Instruction:
Set down exactly the first line of the entries and every line after it, through the line with "Rendered at 1626 by 1125 pixels.".

Records for the task:

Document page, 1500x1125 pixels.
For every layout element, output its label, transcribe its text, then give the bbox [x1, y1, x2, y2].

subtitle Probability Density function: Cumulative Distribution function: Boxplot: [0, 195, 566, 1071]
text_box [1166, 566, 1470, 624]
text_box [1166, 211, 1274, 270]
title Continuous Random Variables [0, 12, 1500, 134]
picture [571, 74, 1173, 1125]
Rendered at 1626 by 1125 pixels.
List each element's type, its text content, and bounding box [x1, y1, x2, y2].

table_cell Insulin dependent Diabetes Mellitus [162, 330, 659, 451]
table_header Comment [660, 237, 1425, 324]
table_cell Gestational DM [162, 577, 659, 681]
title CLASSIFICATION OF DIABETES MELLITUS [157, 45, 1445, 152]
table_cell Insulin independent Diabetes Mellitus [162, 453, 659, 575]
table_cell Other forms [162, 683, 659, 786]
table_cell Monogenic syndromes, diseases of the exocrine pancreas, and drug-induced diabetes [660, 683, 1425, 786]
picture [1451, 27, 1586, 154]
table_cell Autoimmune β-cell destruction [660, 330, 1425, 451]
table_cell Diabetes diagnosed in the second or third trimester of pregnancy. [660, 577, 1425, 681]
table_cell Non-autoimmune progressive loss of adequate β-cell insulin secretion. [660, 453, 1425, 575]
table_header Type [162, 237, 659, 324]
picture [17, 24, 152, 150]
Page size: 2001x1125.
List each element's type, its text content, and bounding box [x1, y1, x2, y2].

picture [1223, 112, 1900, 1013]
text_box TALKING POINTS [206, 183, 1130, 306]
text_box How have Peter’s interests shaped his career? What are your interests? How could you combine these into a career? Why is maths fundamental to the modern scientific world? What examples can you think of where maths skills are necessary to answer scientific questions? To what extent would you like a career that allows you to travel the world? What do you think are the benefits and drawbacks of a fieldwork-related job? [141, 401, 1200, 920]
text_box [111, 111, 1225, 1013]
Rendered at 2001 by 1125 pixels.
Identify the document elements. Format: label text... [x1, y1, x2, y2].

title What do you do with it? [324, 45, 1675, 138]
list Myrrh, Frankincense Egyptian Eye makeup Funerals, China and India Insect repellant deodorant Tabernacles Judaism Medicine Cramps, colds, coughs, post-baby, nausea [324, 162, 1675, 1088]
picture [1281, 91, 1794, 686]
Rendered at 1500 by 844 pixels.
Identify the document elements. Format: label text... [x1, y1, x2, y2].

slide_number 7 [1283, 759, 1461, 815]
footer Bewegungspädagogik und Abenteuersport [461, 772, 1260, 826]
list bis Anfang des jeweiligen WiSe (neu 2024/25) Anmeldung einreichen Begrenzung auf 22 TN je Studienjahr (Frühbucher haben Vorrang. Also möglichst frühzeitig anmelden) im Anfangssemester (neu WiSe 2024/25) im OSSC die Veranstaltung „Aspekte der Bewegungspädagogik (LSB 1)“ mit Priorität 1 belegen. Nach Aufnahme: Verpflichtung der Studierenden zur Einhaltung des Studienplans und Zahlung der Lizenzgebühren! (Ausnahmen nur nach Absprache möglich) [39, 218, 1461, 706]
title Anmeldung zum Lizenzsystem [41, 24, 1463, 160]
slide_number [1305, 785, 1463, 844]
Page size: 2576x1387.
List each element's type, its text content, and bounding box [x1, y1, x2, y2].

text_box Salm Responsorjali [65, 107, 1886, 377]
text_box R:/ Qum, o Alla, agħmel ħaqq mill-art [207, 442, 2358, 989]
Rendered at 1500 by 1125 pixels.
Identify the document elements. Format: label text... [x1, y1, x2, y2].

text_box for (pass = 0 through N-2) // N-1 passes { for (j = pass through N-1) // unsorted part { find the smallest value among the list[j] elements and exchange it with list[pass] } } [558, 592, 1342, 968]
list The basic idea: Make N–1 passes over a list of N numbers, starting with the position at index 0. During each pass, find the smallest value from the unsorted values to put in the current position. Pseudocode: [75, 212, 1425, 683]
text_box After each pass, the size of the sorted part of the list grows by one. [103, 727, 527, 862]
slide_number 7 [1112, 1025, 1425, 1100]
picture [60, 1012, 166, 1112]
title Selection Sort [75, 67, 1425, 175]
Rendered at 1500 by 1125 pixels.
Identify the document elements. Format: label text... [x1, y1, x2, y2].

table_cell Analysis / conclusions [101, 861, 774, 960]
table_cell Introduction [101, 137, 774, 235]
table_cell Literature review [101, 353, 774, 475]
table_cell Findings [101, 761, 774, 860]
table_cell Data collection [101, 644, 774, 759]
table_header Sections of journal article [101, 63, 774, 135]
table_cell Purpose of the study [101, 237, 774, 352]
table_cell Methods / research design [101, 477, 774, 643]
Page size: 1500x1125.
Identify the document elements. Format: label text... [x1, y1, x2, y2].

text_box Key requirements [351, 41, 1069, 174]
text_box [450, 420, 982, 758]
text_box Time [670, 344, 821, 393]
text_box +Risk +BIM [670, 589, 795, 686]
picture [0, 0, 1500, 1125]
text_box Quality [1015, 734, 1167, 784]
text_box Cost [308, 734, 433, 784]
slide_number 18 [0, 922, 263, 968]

Task result:
Document page, 1500x1125 pixels.
For every layout element, output its label, transcribe its text, then give the bbox [x1, y1, x2, y2].

subtitle Probability Density function: Cumulative Distribution function: Boxplot: [0, 195, 566, 1071]
text_box [1166, 566, 1470, 624]
text_box [1166, 211, 1274, 270]
title Continuous Random Variables [0, 12, 1500, 134]
picture [571, 74, 1173, 1125]
Rendered at 1626 by 1125 pixels.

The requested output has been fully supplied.